→ Reading text
In this article, you will learn more about Markdig extensions and supporting classes, and how to create the renderer and the parser. You will also see how to add an initialisation extension method
Markdig, according to its description, "is a fast, powerful, CommonMark compliant, extensible Markdown processor for .NET". While most of our older projects use MarkdownDeep (including an increasingly creaky cyotek.com), current projects use Markdig and thus far, it has proven to be an excellent library.
One of the many overly complicated aspects of cyotek.com is that in addition to the markdown processing, every single block of content is also run through a byzantine number of regular expressions for custom transforms. When cyotek.com is updated to use Markdig, I definitely don't want these expressions to hang around. Enter, Markdig extensions.
Markdig extensions allow you extend Markdig to include additional transforms, things that might not conform to the CommonMark specification such as YAML blocks or pipe tables.
MarkdownPipeline pipline;
string html;
string markdown;
markdown = "# Header 1";
pipline = new MarkdownPipelineBuilder()

→ Supplied information
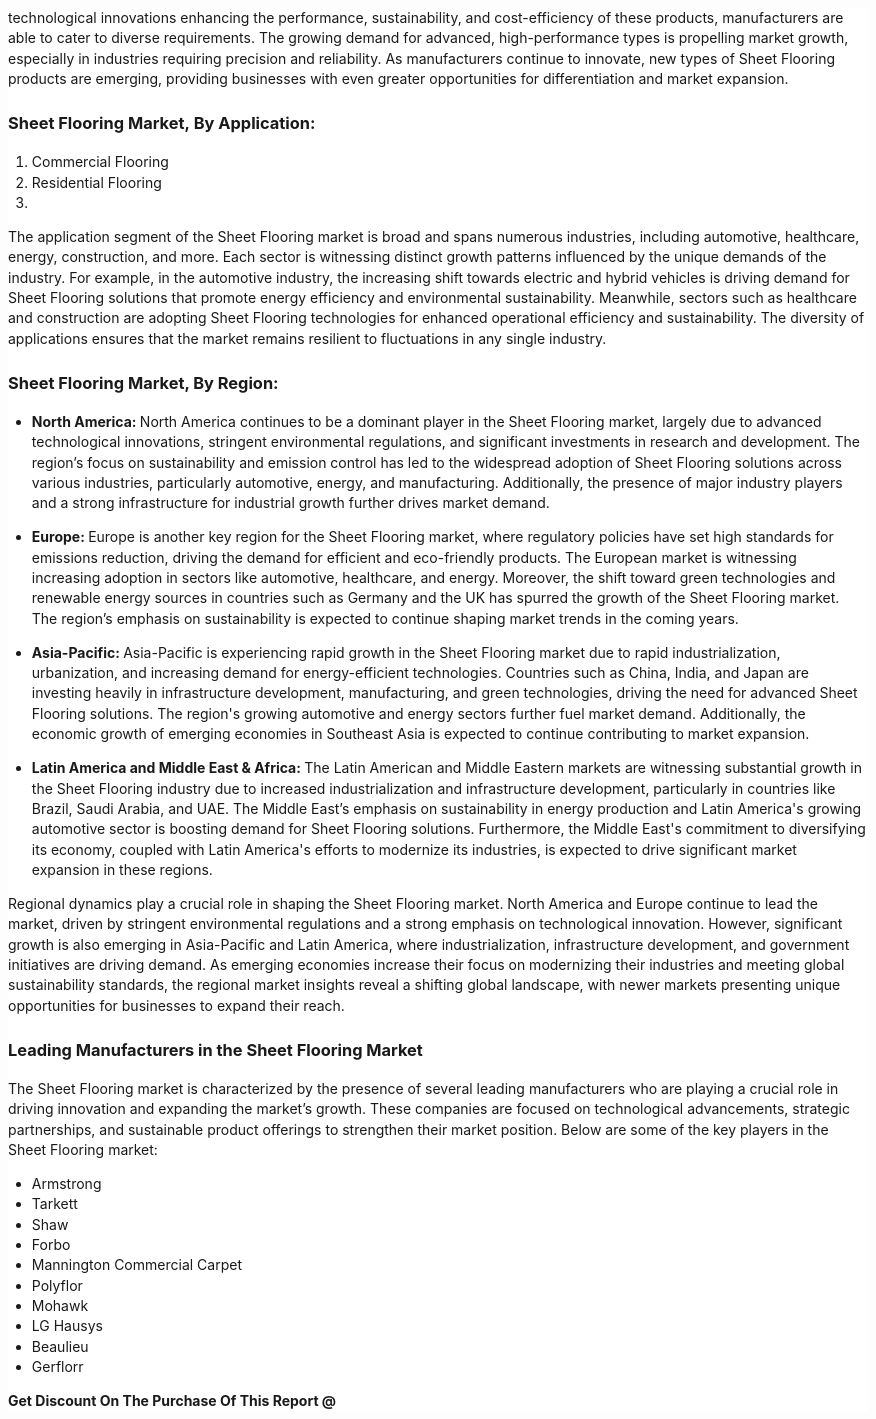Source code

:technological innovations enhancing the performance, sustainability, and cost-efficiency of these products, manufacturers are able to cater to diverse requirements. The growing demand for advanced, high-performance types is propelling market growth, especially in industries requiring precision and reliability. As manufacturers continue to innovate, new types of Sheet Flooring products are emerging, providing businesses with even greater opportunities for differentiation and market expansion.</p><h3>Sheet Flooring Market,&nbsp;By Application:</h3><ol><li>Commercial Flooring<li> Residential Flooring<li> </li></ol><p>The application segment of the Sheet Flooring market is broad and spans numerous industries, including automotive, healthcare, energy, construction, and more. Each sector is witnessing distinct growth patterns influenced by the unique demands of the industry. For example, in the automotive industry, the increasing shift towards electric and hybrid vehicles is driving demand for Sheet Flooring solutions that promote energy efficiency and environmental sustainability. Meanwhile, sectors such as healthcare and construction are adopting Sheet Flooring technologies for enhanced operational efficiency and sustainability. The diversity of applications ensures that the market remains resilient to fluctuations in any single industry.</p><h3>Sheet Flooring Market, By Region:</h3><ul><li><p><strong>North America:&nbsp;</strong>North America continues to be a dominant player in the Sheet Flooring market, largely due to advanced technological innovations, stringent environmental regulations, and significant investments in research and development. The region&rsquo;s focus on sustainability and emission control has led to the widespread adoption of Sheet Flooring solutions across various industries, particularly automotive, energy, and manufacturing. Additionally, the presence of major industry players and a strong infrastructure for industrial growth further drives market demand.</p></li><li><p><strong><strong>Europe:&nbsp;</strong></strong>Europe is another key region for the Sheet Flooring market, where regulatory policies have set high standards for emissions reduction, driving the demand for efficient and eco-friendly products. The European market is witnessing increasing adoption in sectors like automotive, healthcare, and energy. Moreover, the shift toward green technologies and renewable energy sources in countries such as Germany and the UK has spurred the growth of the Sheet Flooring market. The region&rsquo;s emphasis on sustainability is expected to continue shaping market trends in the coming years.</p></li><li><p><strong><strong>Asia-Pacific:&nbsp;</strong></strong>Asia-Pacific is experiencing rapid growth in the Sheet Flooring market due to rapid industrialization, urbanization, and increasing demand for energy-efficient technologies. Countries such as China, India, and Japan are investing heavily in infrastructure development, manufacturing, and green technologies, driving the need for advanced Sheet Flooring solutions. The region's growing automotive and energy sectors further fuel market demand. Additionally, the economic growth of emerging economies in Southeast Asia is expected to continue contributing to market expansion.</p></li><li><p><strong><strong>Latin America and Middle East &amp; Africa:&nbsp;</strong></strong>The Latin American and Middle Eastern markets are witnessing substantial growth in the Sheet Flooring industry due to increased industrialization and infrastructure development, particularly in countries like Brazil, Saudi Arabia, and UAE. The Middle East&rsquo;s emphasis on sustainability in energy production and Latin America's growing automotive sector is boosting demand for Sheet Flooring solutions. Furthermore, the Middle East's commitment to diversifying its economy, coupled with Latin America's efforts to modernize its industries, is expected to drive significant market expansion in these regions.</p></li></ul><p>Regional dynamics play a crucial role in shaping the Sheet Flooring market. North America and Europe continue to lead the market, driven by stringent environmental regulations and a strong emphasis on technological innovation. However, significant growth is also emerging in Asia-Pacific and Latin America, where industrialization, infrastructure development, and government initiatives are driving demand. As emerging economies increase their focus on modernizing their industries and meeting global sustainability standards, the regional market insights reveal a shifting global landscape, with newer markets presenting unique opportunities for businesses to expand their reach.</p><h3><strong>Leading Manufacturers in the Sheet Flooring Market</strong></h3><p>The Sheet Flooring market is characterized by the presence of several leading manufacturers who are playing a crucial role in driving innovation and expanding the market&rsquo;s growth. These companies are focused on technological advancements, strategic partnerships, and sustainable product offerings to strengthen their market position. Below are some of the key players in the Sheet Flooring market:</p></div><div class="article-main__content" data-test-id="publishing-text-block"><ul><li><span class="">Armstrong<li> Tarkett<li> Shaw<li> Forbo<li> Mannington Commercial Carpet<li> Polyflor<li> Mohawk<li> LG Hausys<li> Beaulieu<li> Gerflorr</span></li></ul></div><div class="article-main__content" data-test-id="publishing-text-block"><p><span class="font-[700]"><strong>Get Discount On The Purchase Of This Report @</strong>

→ Exercise prompt
Can you reproduce the Markdig article word for word from "One of the many" up to and including "pipline = new MarkdownPipelineBuilder()"? None of the data has any bearing on this.

→ Solution below
One of the many overly complicated aspects of cyotek.com is that in addition to the markdown processing, every single block of content is also run through a byzantine number of regular expressions for custom transforms. When cyotek.com is updated to use Markdig, I definitely don't want these expressions to hang around. Enter, Markdig extensions.
Markdig extensions allow you extend Markdig to include additional transforms, things that might not conform to the CommonMark specification such as YAML blocks or pipe tables.
MarkdownPipeline pipline;
string html;
string markdown;
markdown = "# Header 1";
pipline = new MarkdownPipelineBuilder()